Une chose est certaine, si ce n'est déjà fait, une certaine lassitude devrait s'installer chez les électeurs, croit M. Fournier.

«Il y a un degré de rétention maximal chez eux. À un moment dans la campagne, l'aiguille sera fixée, leur choix sera fait», explique-t-il, répondant ainsi à l'argument du ministre conservateur Denis Lebel qui plaidait la semaine dernière que son parti tirera avantage du facteur temps pour mieux expliquer son programme.

Candidat vedette, candidat élu?

Les Alain Rayes et Pascale Déry chez les conservateurs de même que les Tom Allen et Marie-Claude Bibeau chez les libéraux sont autant de noms bien connus des électeurs de la région et sur lesquels leurs partis respectifs misent beaucoup. La question demeure, ces candidatures vedettes seront-elles suffisantes pour ces partis qui n'ont pas connu de franc succès dans la région depuis plusieurs années?

«Les campagnes se déroulent avant tout au national, note-t-il. Une candidature vedette peut faire une différence à la ligne d'arrivée si l'écart est serré, mais l'impact n'est pas majeur.»

Une longue campagne électorale pourrait même profiter aux candidats moins connus des électeurs, croit M. Fournier.

«Je m'attends à une campagne moins médiatisée dans les trois premières semaines, ce qui pourrait faire en sorte que les candidats locaux auront une meilleure visibilité à l'échelle régionale, explique-t-il.
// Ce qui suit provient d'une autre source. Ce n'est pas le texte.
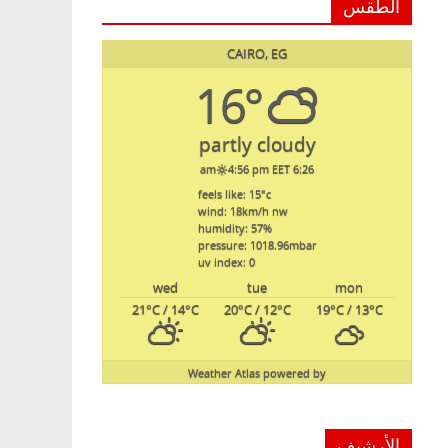
الطقس
CAIRO, EG
16°
partly cloudy
4:56 pm EET
6:26 am
feels like: 15
°c
wind: 18
km/h
nw
humidity: 57
%
pressure: 1018.96
mbar
uv index: 0
wed
tue
mon
21
°C
/ 14
°C
20
°C
/ 12
°C
19
°C
/ 13
°C
Weather Atlas
powered by
الأرشيف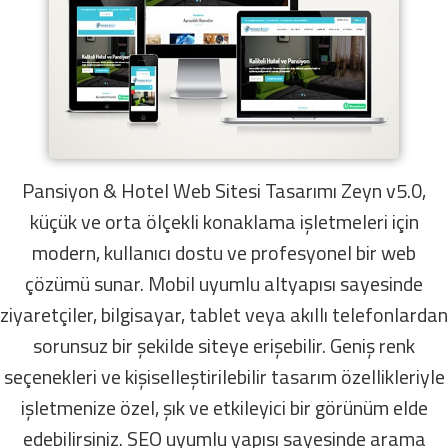
Pansiyon & Hotel Web Sitesi Tasarımı Zeyn v5.0,
küçük ve orta ölçekli konaklama işletmeleri için
modern, kullanıcı dostu ve profesyonel bir web
çözümü sunar. Mobil uyumlu altyapısı sayesinde
ziyaretçiler, bilgisayar, tablet veya akıllı telefonlardan
sorunsuz bir şekilde siteye erişebilir. Geniş renk
seçenekleri ve kişiselleştirilebilir tasarım özellikleriyle
işletmenize özel, şık ve etkileyici bir görünüm elde
edebilirsiniz. SEO uyumlu yapısı sayesinde arama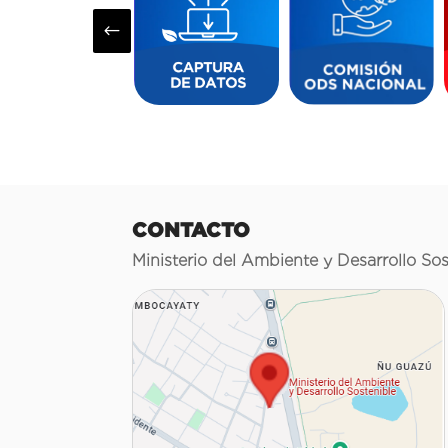
#
CONTACTO
Ministerio del Ambiente y Desarrollo Sos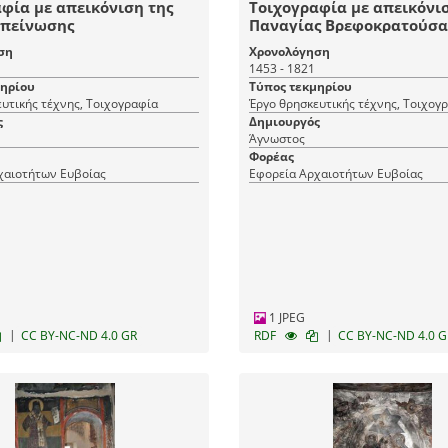
φία με απεικόνιση της
Τοιχογραφία με απεικόνι
απείνωσης
Παναγίας Βρεφοκρατούσα
ση
Χρονολόγηση
1453 - 1821
μηρίου
Τύπος τεκμηρίου
υτικής τέχνης, Τοιχογραφία
Έργο θρησκευτικής τέχνης, Τοιχογ
ς
Δημιουργός
Άγνωστος
Φορέας
χαιοτήτων Ευβοίας
Εφορεία Αρχαιοτήτων Ευβοίας
1 JPEG
|
|
CC BY-NC-ND 4.0 GR
RDF
CC BY-NC-ND 4.0 G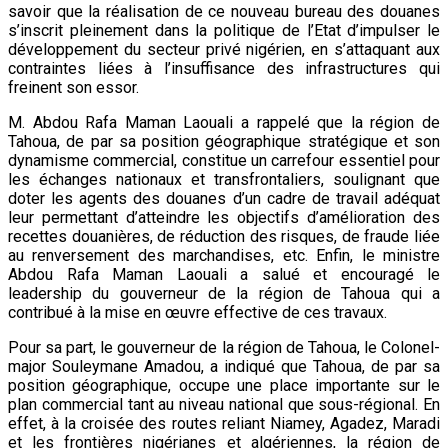
savoir que la réalisation de ce nouveau bureau des douanes
s’inscrit pleinement dans la politique de l’Etat d’impulser le
développement du secteur privé nigérien, en s’attaquant aux
contraintes liées à l’insuffisance des infrastructures qui
freinent son essor.
M. Abdou Rafa Maman Laouali a rappelé que la région de
Tahoua, de par sa position géographique stratégique et son
dynamisme commercial, constitue un carrefour essentiel pour
les échanges nationaux et transfrontaliers, soulignant que
doter les agents des douanes d’un cadre de travail adéquat
leur permettant d’atteindre les objectifs d’amélioration des
recettes douanières, de réduction des risques, de fraude liée
au renversement des marchandises, etc. Enfin, le ministre
Abdou Rafa Maman Laouali a salué et encouragé le
leadership du gouverneur de la région de Tahoua qui a
contribué à la mise en œuvre effective de ces travaux.
Pour sa part, le gouverneur de la région de Tahoua, le Colonel-
major Souleymane Amadou, a indiqué que Tahoua, de par sa
position géographique, occupe une place importante sur le
plan commercial tant au niveau national que sous-régional. En
effet, à la croisée des routes reliant Niamey, Agadez, Maradi
et les frontières nigérianes et algériennes, la région de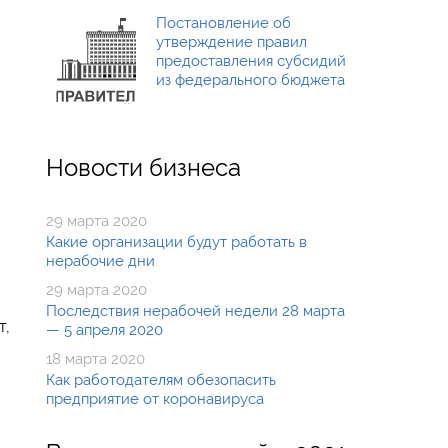
Постановление об
утверждение правил
предоставления субсидий
из федерального бюджета
Новости бизнеса
29 марта 2020
Какие организации будут работать в
нерабочие дни
29 марта 2020
Последствия нерабочей недели 28 марта
т,
— 5 апреля 2020
18 марта 2020
Как работодателям обезопасить
предприятие от коронавируса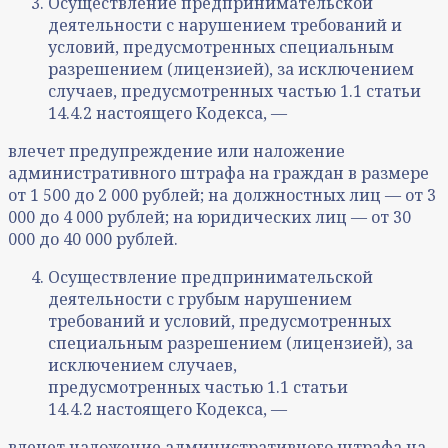
Осуществление предпринимательской
деятельности с нарушением требований и
условий, предусмотренных специальным
разрешением (лицензией), за исключением
случаев, предусмотренных частью 1.1 статьи
14.4.2 настоящего Кодекса, —
влечет предупреждение или наложение
административного штрафа на граждан в размере
от 1 500 до 2 000 рублей; на должностных лиц — от 3
000 до 4 000 рублей; на юридических лиц — от 30
000 до 40 000 рублей.
Осуществление предпринимательской
деятельности с грубым нарушением
требований и условий, предусмотренных
специальным разрешением (лицензией), за
исключением случаев,
предусмотренных частью 1.1 статьи
14.4.2 настоящего Кодекса, —
влечет наложение административного штрафа на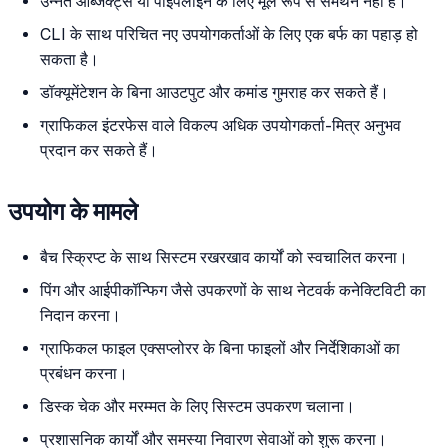
उन्नत ऑब्जेक्ट्स या पाइपलाइन के लिए मूल रूप से समर्थन नहीं है।
CLI के साथ परिचित नए उपयोगकर्ताओं के लिए एक बर्फ का पहाड़ हो
सकता है।
डॉक्यूमेंटेशन के बिना आउटपुट और कमांड गुमराह कर सकते हैं।
ग्राफिकल इंटरफेस वाले विकल्प अधिक उपयोगकर्ता-मित्र अनुभव
प्रदान कर सकते हैं।
उपयोग के मामले
बैच स्क्रिप्ट के साथ सिस्टम रखरखाव कार्यों को स्वचालित करना।
पिंग और आईपीकॉन्फिग जैसे उपकरणों के साथ नेटवर्क कनेक्टिविटी का
निदान करना।
ग्राफिकल फाइल एक्सप्लोरर के बिना फाइलों और निर्देशिकाओं का
प्रबंधन करना।
डिस्क चेक और मरम्मत के लिए सिस्टम उपकरण चलाना।
प्रशासनिक कार्यों और समस्या निवारण सेवाओं को शुरू करना।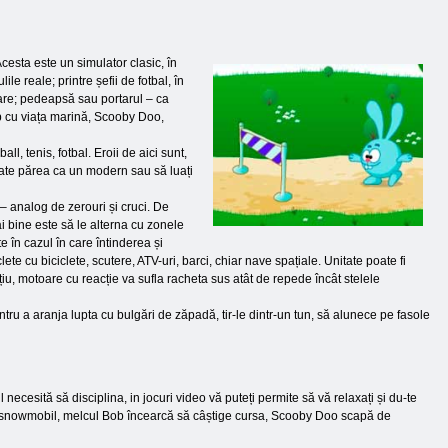
Acesta este un simulator clasic, în
e reale; printre șefii de fotbal, în
oare; pedeapsă sau portarul – ca
b cu viața marină, Scooby Doo,
l, tenis, fotbal. Eroii de aici sunt,
 poate părea ca un modern sau să luați
 – analog de zerouri și cruci. De
ai bine este să le alterna cu zonele
e în cazul în care întinderea și
e cu biciclete, scutere, ATV-uri, barci, chiar nave spațiale. Unitate poate fi
țiu, motoare cu reacție va sufla racheta sus atât de repede încât stelele
tru a aranja lupta cu bulgări de zăpadă, tir-le dintr-un tun, să alunece pe fasole
 necesită să disciplina, in jocuri video vă puteți permite să vă relaxați și du-te
 un snowmobil, melcul Bob încearcă să câștige cursa, Scooby Doo scapă de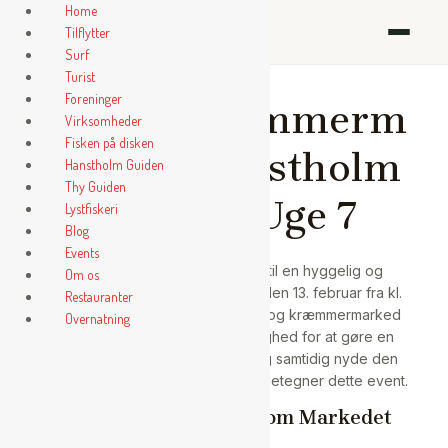
Gå
Home
ihanstholm
til
Tilflytter
indholdet
Surf
Turist
Foreninger
Loppe/Kræmmerm
Virksomheder
Fisken på disken
arked i Hanstholm
Hanstholm Guiden
Thy Guiden
Bytorv – Uge 7
Lystfiskeri
Blog
Events
Hanstholm Bytorv inviterer dig til en hyggelig og
Om os
handelssprudlende dag torsdag den 13. februar fra kl.
Restauranter
10-16, hvor det populære loppe- og kræmmermarked
Overnatning
løber af stablen. Her er der mulighed for at gøre en
god handel, finde unikke fund og samtidig nyde den
hyggelige stemning, der altid kendetegner dette event.
Praktisk Information om Markedet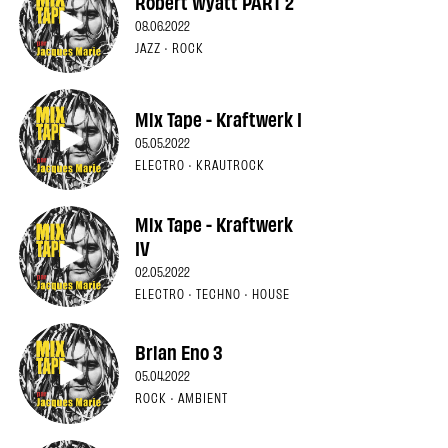
Robert Wyatt PART 2
08.06.2022
JAZZ · ROCK
Mix Tape - Kraftwerk I
05.05.2022
ELECTRO · KRAUTROCK
Mix Tape - Kraftwerk
IV
02.05.2022
ELECTRO · TECHNO · HOUSE
Brian Eno 3
05.04.2022
ROCK · AMBIENT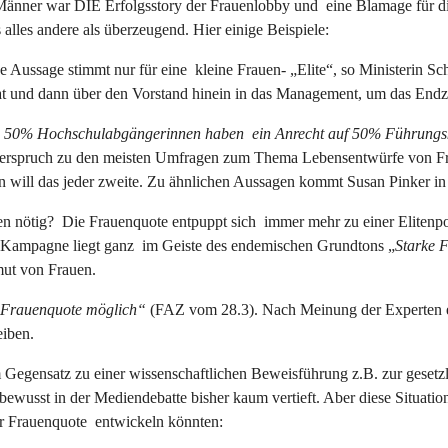
änner war DIE Erfolgsstory der Frauenlobby und eine Blamage für die 
alles andere als überzeugend. Hier einige Beispiele:
se Aussage stimmt nur für eine kleine Frauen- „Elite“, so Ministerin S
 und dann über den Vorstand hinein in das Management, um das Endzi
s 50% Hochschulabgängerinnen haben ein Anrecht auf 50% Führungsk
erspruch zu den meisten Umfragen zum Thema Lebensentwürfe von Frau
rn will das jeder zweite. Zu ähnlichen Aussagen kommt Susan Pinker i
ötig? Die Frauenquote entpuppt sich immer mehr zu einer Elitenpoliti
 Kampagne liegt ganz im Geiste des endemischen Grundtons „
Starke 
mut von Frauen.
Frauenquote möglich“
(FAZ vom 28.3). Nach Meinung der Experten ei
eiben.
Gegensatz zu einer wissenschaftlichen Beweisführung z.B. zur gesetz
sst in der Mediendebatte bisher kaum vertieft. Aber diese Situation
der Frauenquote entwickeln könnten: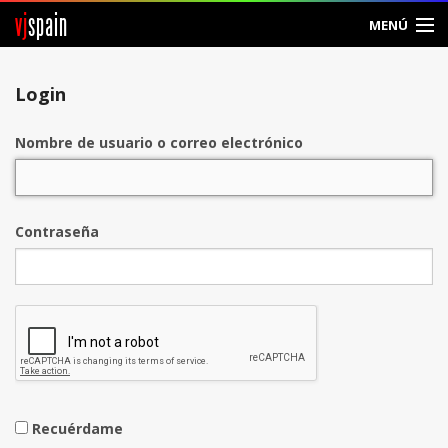
vj
spain
MENÚ
Entrar
Login
Crear Cuenta
Nombre de usuario o correo electrónico
Contraseña
Recuérdame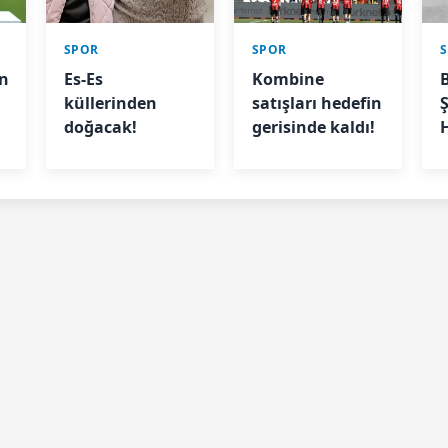
SPOR
SPOR
un
Es-Es
Kombine
küllerinden
satışları hedefin
doğacak!
gerisinde kaldı!
u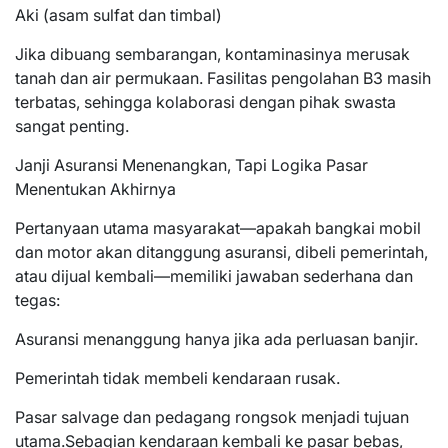
Aki (asam sulfat dan timbal)
Jika dibuang sembarangan, kontaminasinya merusak
tanah dan air permukaan. Fasilitas pengolahan B3 masih
terbatas, sehingga kolaborasi dengan pihak swasta
sangat penting.
Janji Asuransi Menenangkan, Tapi Logika Pasar
Menentukan Akhirnya
Pertanyaan utama masyarakat—apakah bangkai mobil
dan motor akan ditanggung asuransi, dibeli pemerintah,
atau dijual kembali—memiliki jawaban sederhana dan
tegas:
Asuransi menanggung hanya jika ada perluasan banjir.
Pemerintah tidak membeli kendaraan rusak.
Pasar salvage dan pedagang rongsok menjadi tujuan
utama.Sebagian kendaraan kembali ke pasar bebas,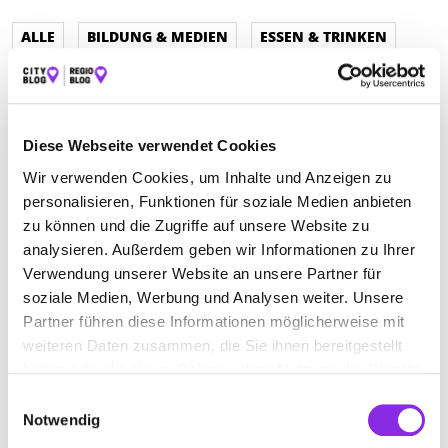
ALLE
BILDUNG & MEDIEN
ESSEN & TRINKEN
REISEN & ÜBERNACHTEN
SPORT & FREIZEIT
SERVICE & DIENSTLEISTUNGEN
Diese Webseite verwendet Cookies
BEAUTY & WELLNESS
GESUNDHEIT & MEDIZIN
Wir verwenden Cookies, um Inhalte und Anzeigen zu
RECHT & GELD
BAUEN & WOHNEN
personalisieren, Funktionen für soziale Medien anbieten
zu können und die Zugriffe auf unsere Website zu
AUTO & VERKEHR
ÄMTER & BEHÖRDEN
analysieren. Außerdem geben wir Informationen zu Ihrer
SHOPPING & PRODUKTE
EINKAUFEN & SHOPPEN
Verwendung unserer Website an unsere Partner für
soziale Medien, Werbung und Analysen weiter. Unsere
Partner führen diese Informationen möglicherweise mit
weiteren Daten zusammen, die Sie ihnen bereitgestellt
haben oder die sie im Rahmen Ihrer Nutzung der Dienste
gesammelt haben.
Einwilligungsauswahl
Notwendig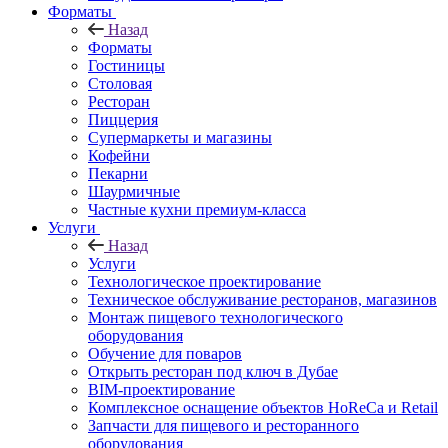
Форматы
Назад
Форматы
Гостиницы
Столовая
Ресторан
Пиццерия
Супермаркеты и магазины
Кофейни
Пекарни
Шаурмичные
Частные кухни премиум-класса
Услуги
Назад
Услуги
Технологическое проектирование
Техническое обслуживание ресторанов, магазинов
Монтаж пищевого технологического
оборудования
Обучение для поваров
Открыть ресторан под ключ в Дубае
BIM-проектирование
Комплексное оснащение объектов HoReCa и Retail
Запчасти для пищевого и ресторанного
оборудования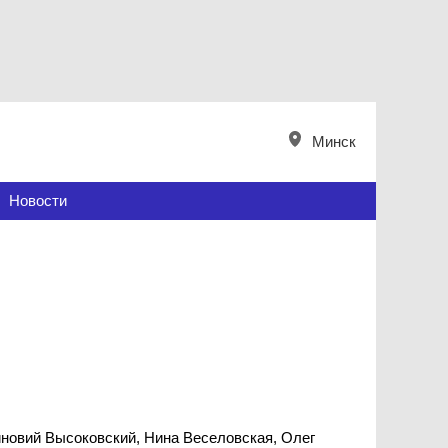
Минск
Новости
иновий Высоковский, Нина Веселовская, Олег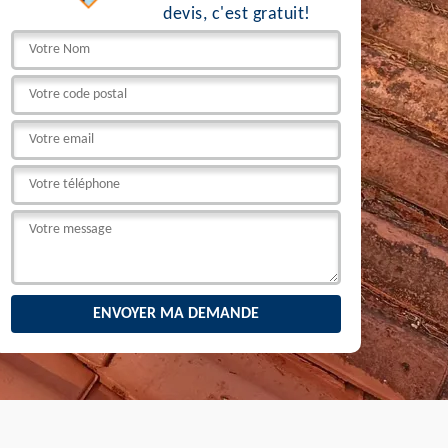
devis, c'est gratuit!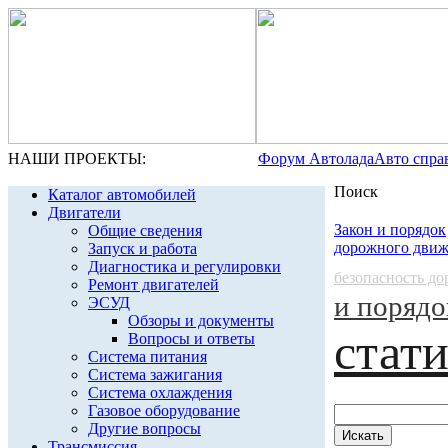
НАШИ ПРОЕКТЫ:
Форум Автолада
Авто спра
Поиск
Каталог автомобилей
Двигатели
Закон и порядок
Общие сведения
дорожного дви
Запуск и работа
Диагностика и регулировки
безопасность д
Ремонт двигателей
и порядо
ЭСУД
Обзоры и документы
стат
Вопросы и ответы
Система питания
Система зажигания
Система охлаждения
Газовое оборудование
Другие вопросы
Трансмиссия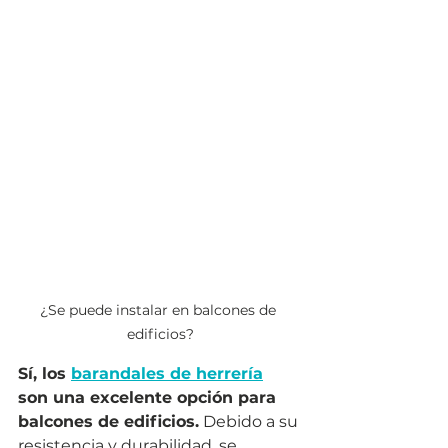
¿Se puede instalar en balcones de 
edificios?
Sí, los 
barandales de herrería
son una excelente opción para 
balcones de edificios.
 Debido a su 
resistencia y durabilidad, se 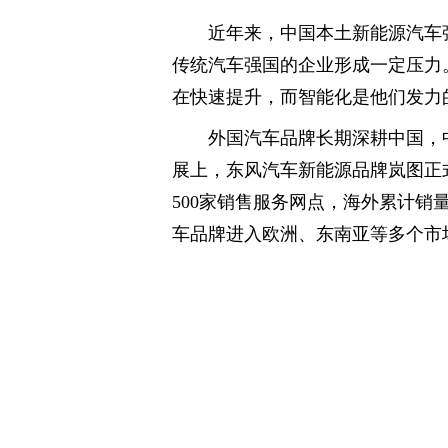
近年来，中国本土新能源汽车
传统汽车强国的企业形成一定压力
在快速提升，而智能化是他们发力
外国汽车品牌长期深耕中国，
展上，东风汽车新能源品牌岚图正式
500家销售服务网点，海外累计销
车品牌进入欧洲、东南亚等多个市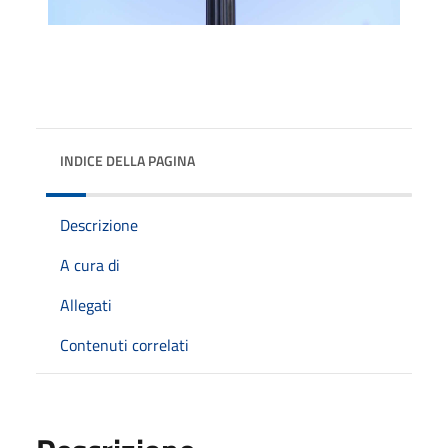
INDICE DELLA PAGINA
Descrizione
A cura di
Allegati
Contenuti correlati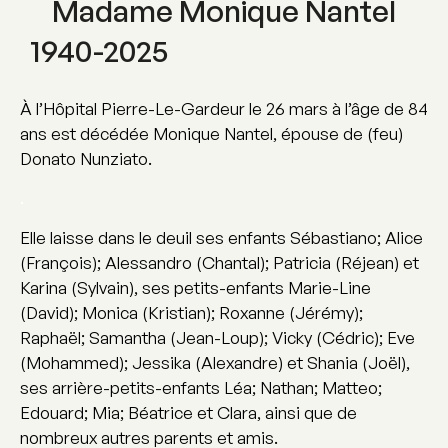
Madame Monique Nantel
1940-2025
À l’Hôpital Pierre-Le-Gardeur le 26 mars à l’âge de 84
ans est décédée Monique Nantel, épouse de (feu)
Donato Nunziato.
.
Elle laisse dans le deuil ses enfants Sébastiano; Alice
(François); Alessandro (Chantal); Patricia (Réjean) et
Karina (Sylvain), ses petits-enfants Marie-Line
(David); Monica (Kristian); Roxanne (Jérémy);
Raphaël; Samantha (Jean-Loup); Vicky (Cédric); Eve
(Mohammed); Jessika (Alexandre) et Shania (Joël),
ses arrière-petits-enfants Léa; Nathan; Matteo;
Edouard; Mia; Béatrice et Clara, ainsi que de
nombreux autres parents et amis.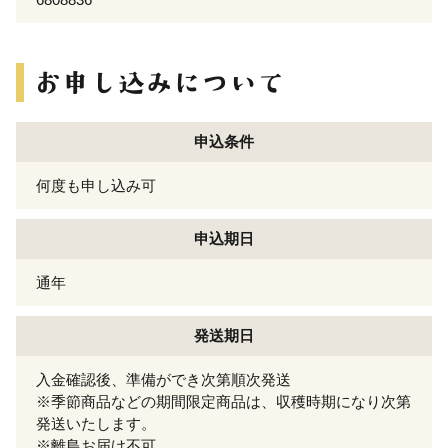
申込条件
何度も申し込み可
申込期日
通年
発送期日
入金確認後、準備ができ次第順次発送
※季節商品などの期間限定商品は、収穫時期になり次第
発送いたします。
※離島お届け不可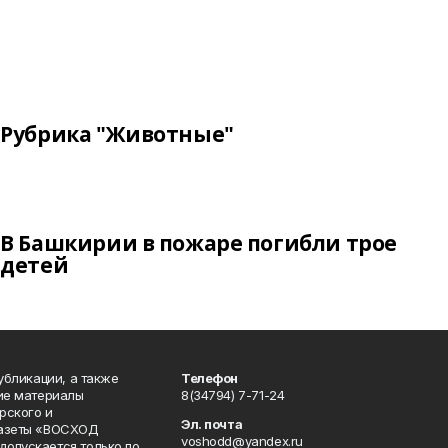
Рубрика "Животные"
В Башкирии в пожаре погибли трое
детей
публикации, а также
Телефон
кие материалы
8(34794) 7-71-24
рского и
Эл. почта
газеты «ВОСХОД
voshodd@yandex.ru
опускается только по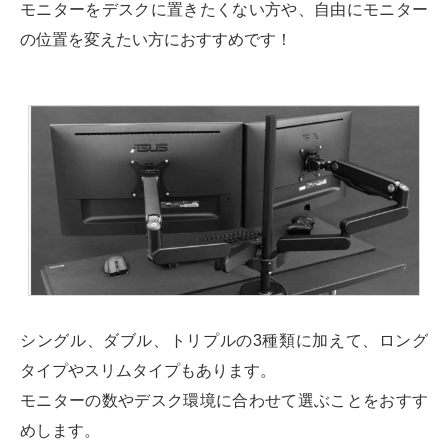
モニターをデスクに置きたくない方や、自由にモニター
の位置を変えたい方におすすめです！
シングル、ダブル、トリプルの3種類に加えて、ロング
タイプやスリムタイプもあります。
モニターの数やデスク環境に合わせて選ぶことをおすす
めします。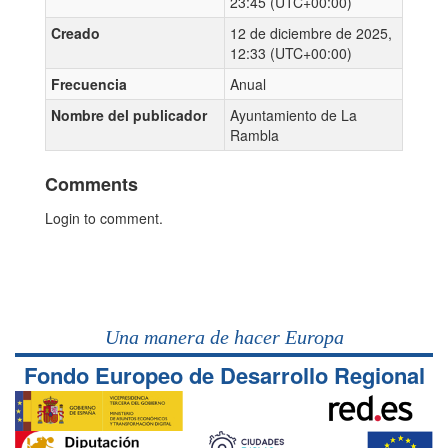
23:45 (UTC+00:00)
Creado
12 de diciembre de 2025,
12:33 (UTC+00:00)
Frecuencia
Anual
Nombre del publicador
Ayuntamiento de La
Rambla
Comments
Login to comment.
Una manera de hacer Europa
Fondo Europeo de Desarrollo Regional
Si je suis un candidat qui ne profite pas d'un statut particulier, je tente de me faire connaître dès le début pour profiter d'une couverture médiatique plus importante localement.»

C'est au retour du congé de la fête du Travail que s'animera la campagne, selon M. Fournier. Ce dernier prévoit que les enjeux de l'économie canadienne, de l'avenir du sénat et du rôle des provinces constitueront le coeur du débat public, à condition que les partis ne se lancent pas dans des campagnes négatives pour miner leurs adversaires.